The Indian Medical Devices Industry has made remarkable progress in recent years. India is one of the leading medical device markets, with a size of about ₹1,04,760 crores (US$12.8 billion) in 2023 and is likely to reach US$ 50 billion by the year 2030 with a CAGR of 16.4 %.

According to IBEF (India Brand Equity Foundation), India’s share in the overall medical devices market is estimated at just 1.65%. India ranks 4th after Japan, China, and South Korea in the Asian medical devices market, and from the global perspective, it ranks among the top 20.

If India is to make a substantial dent in the global medical devices market, much must be done to provide the growth impetus.

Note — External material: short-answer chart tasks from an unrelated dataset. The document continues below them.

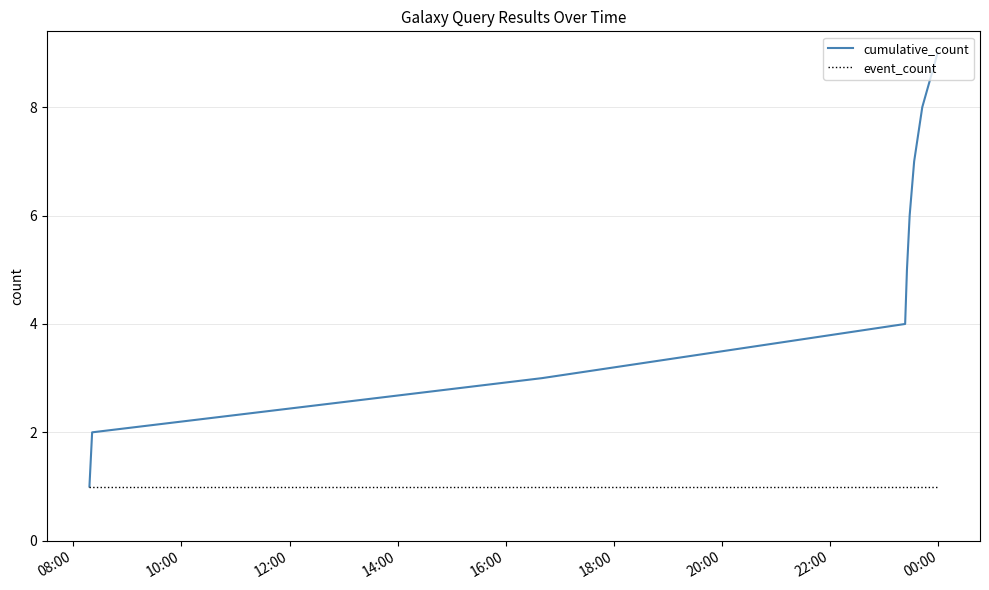

What are all the series names shown in the legend?

cumulative_count, event_count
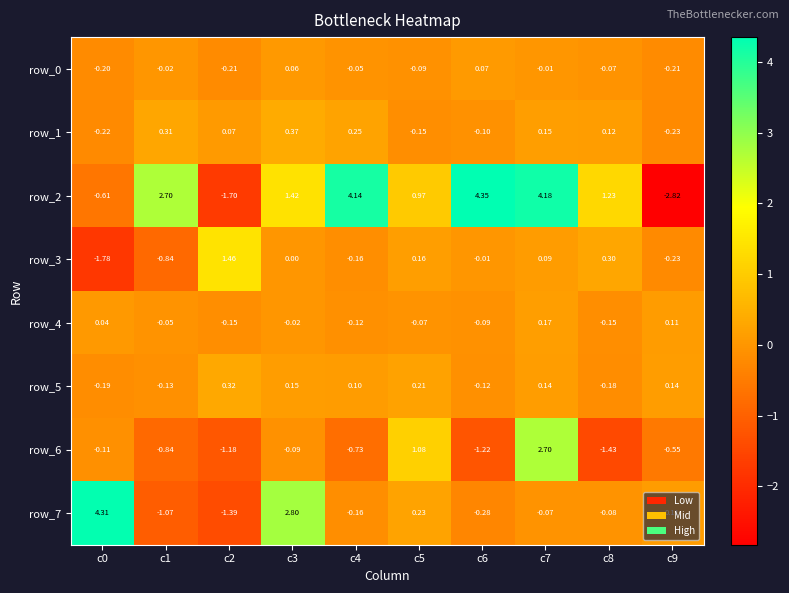

Which series has the largest total across all categories?

row_2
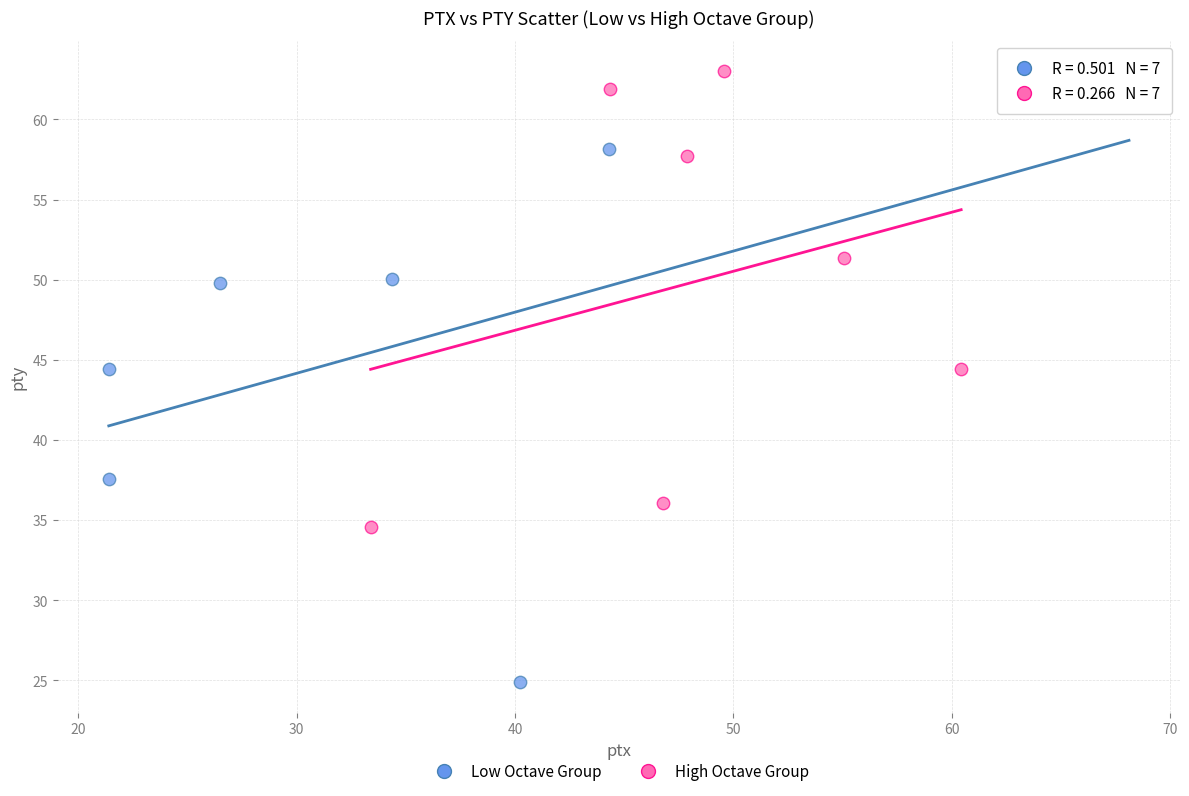

Which series reaches the minimum Y coordinate?

Low Octave Group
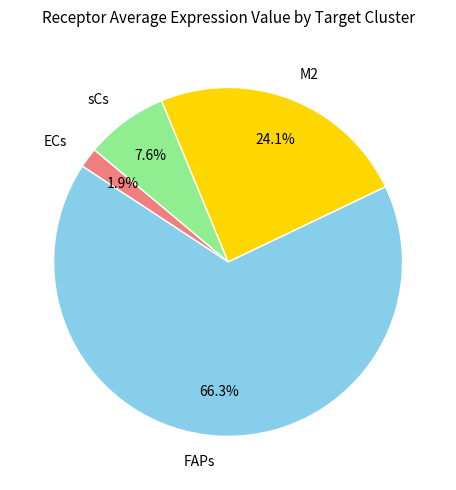

To the nearest percent, what is the difference between the sCs and ECs slice percentages?

6%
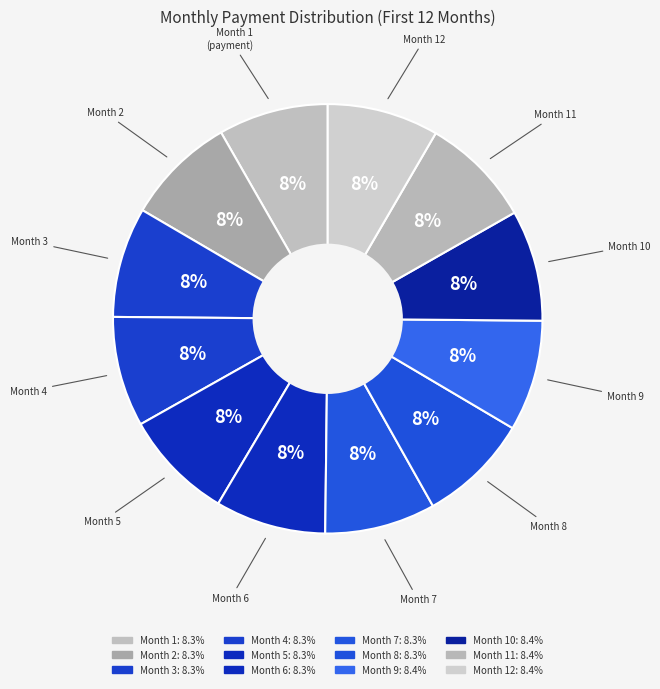

Count the number of slices in the pie.

12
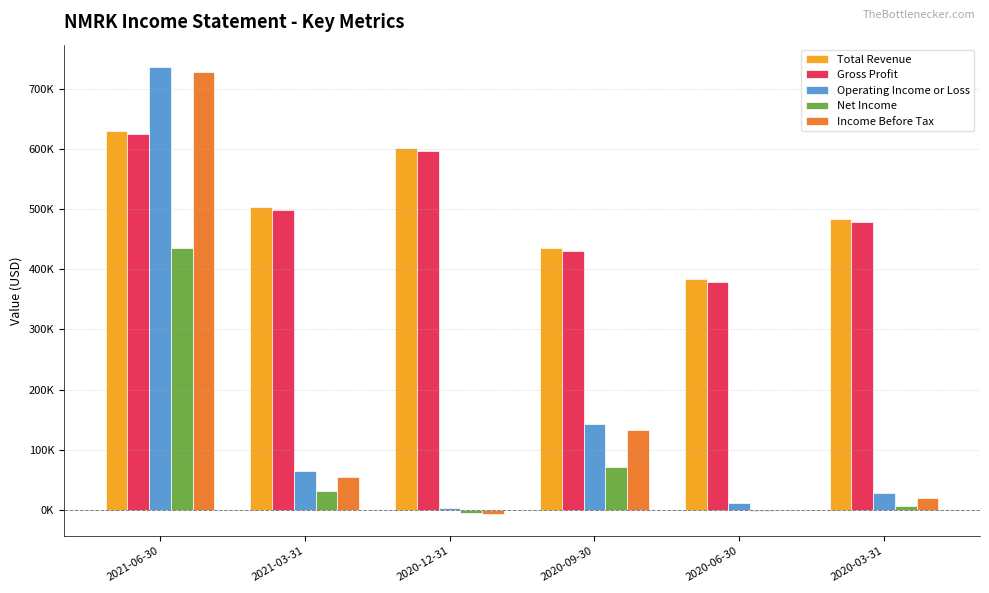

Reading left to right, what are all the values shown in this chart?

Total Revenue: 629900	504000	601400	435900	383700	483900
Gross Profit: 624100	497800	596000	429800	378500	478100
Operating Income or Loss: 736100	64000	2800	142300	10800	28000
Net Income: 435200	31500	-5400	72100	-2100	5700
Income Before Tax: 727400	55200	-6300	132800	700	19000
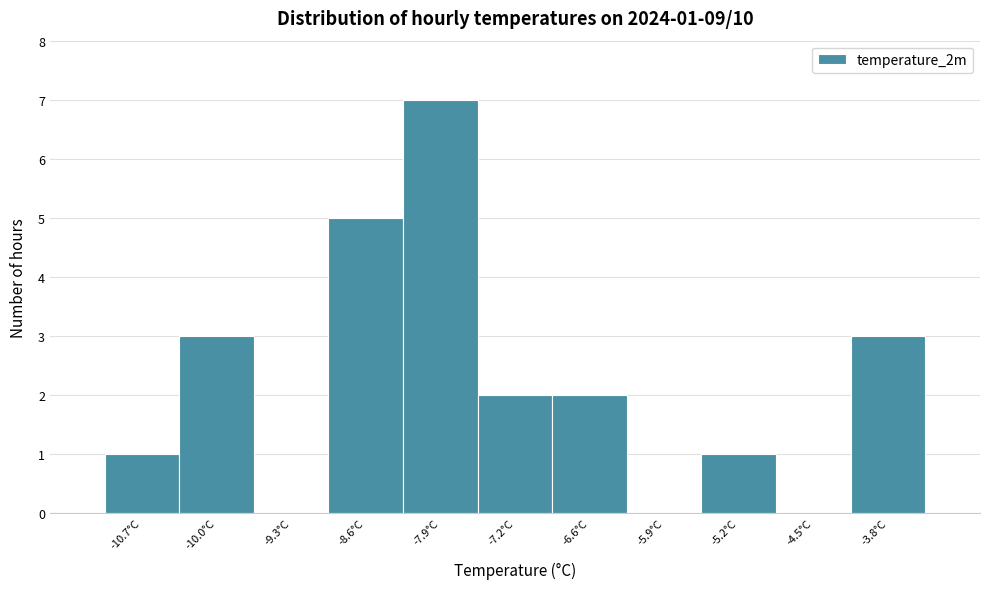

Which range on the x-axis has the tallest bar?

-8.3 to -7.6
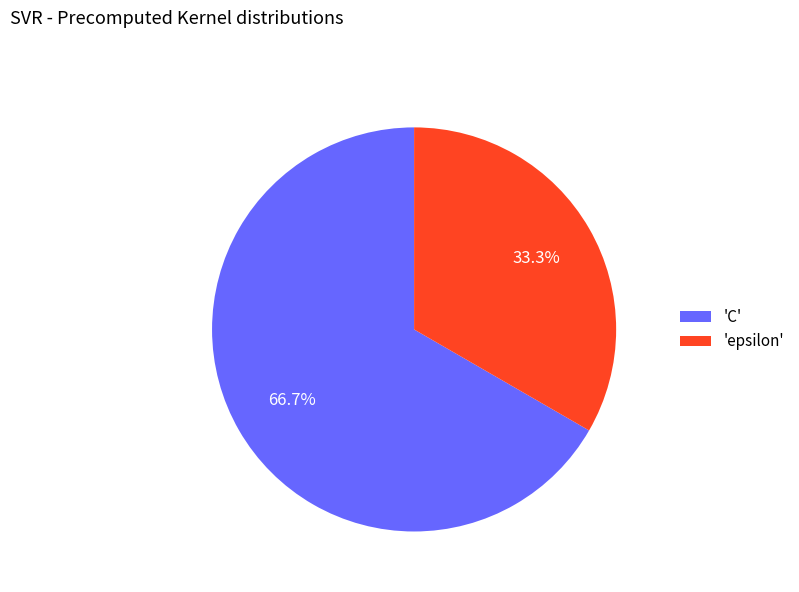

How many segments does this pie chart have?

2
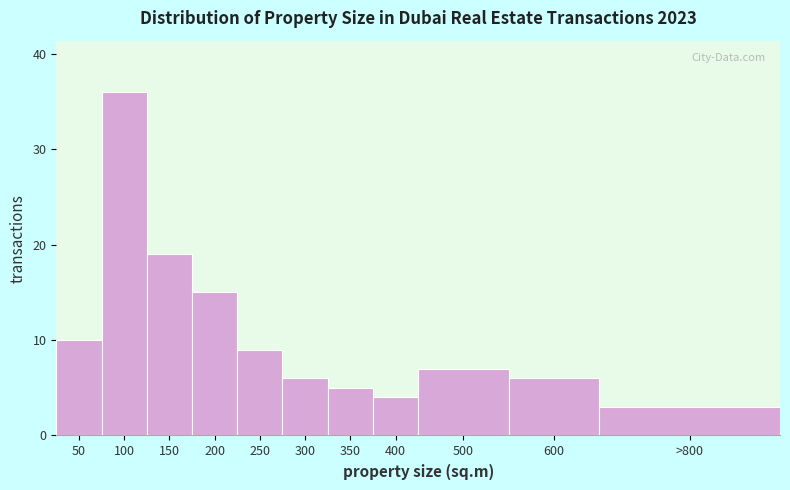

Reading left to right, extract all data points from this chart.

10	36	19	15	9	6	5	4	7	6	3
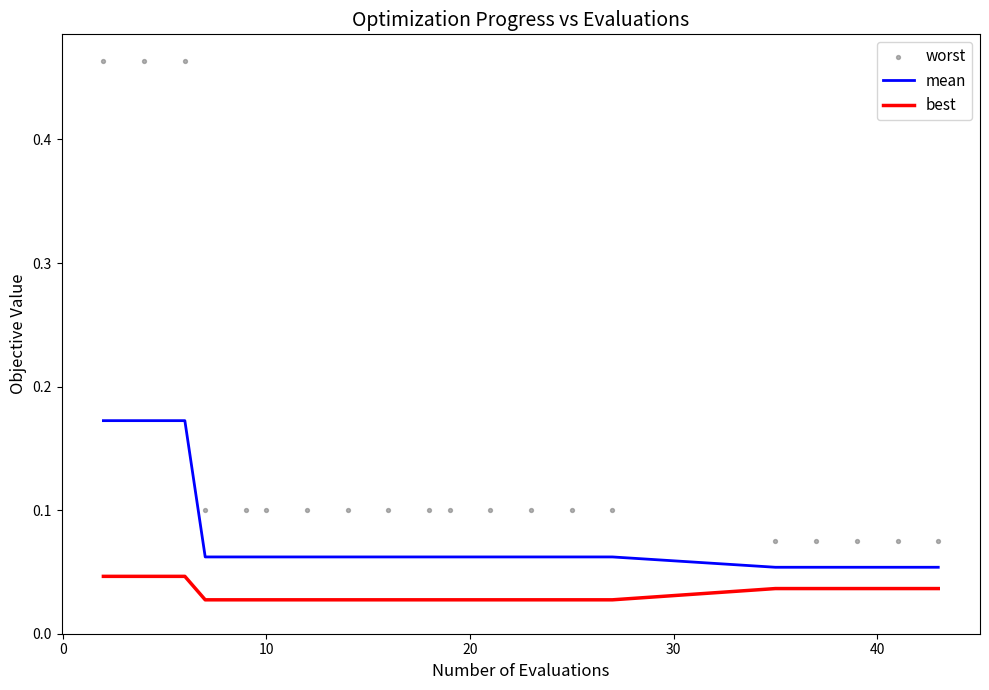

Which series reaches the minimum Y coordinate?

best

  • Indian medical devices export was ₹19,803 crore (US$ 2.40 billion) in 2022 and is expected to rise to US$10 billion by 2025 (IBEF). The Indian Government formed the Export Promotion Council for Medical Devices (EPC-MD) under the Department of Pharmaceuticals in 2023. This body must be strengthened to address the MedTech industry’s export issues adequately. EPC-MD has the potential to drive international growth and must be empowered and fast-paced.
  • Quality standardisation and rationalisation – There is a need to bring in rationalisation and ensure that Indian standards like ICMED enjoy the same respect, credibility, and acceptance as international standards like ISO, FDA, CE, MDR and AIMD. Without an ‘at-par’ status, Indian exporters will continue to grapple with export bottlenecks.
  • The Government’s decision last year to allow refurbished medical devices contravenes the National Medical Device Policy 2023. It opens the ground for the large-scale dumping of older technology and electronic waste from other countries and is against the spirit of Atma Nirbhar Bharat. This decision needs to be reversed.
  • The Government is the largest buyer of medical device companies. India’s Government procurement policy seems to favour imported devices, and the current trend highlights more imports than procurements from domestic players. The existing policy for purchase preference for Made in India products is ineffective.
  • Inverted duty structure remains a long-standing woe of the medical devices segment, with raw materials being taxed more than finished imported products. This makes manufacturing in India an unviable option, and should therefore be corrected.

There are numerous other issues, concerns, and attention areas that we have highlighted to the Government from time to time – insufficient raw material & supplies, access to clinical trial samples, and the limited effectiveness of the PLI scheme since it does not cater to the relatively less significant players. For India to shine on the global MedTech map, the Government must address these concern areas on a war footing.

India is the global Centre for frugal medical device engineering. Most technological products and innovations originate from a well-developed ecosystem, and the US, Europe, and Japan collectively account for roughly 85 per cent of the approximately $220 billion in revenues. There is an urgent need for G2G and P2G interactions and interfaces to transfer relevant technologies to India (as is happening in defence productions).